• _Exercise goal_
Please output the listing that follows exactly, but keep all images out.

-- Dataset excerpt follows --

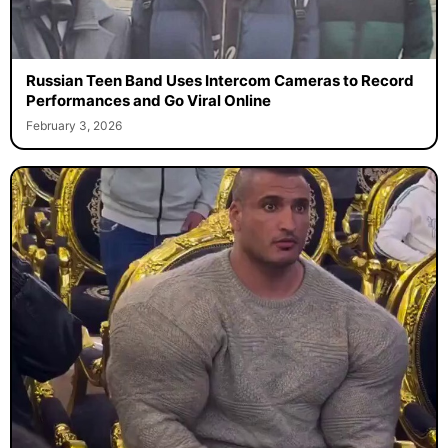
Russian Teen Band Uses Intercom Cameras to Record
Performances and Go Viral Online
February 3, 2026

-- Dataset excerpt concluded --

• _Written reply_
Russian Teen Band Uses Intercom Cameras to Record
Performances and Go Viral Online
February 3, 2026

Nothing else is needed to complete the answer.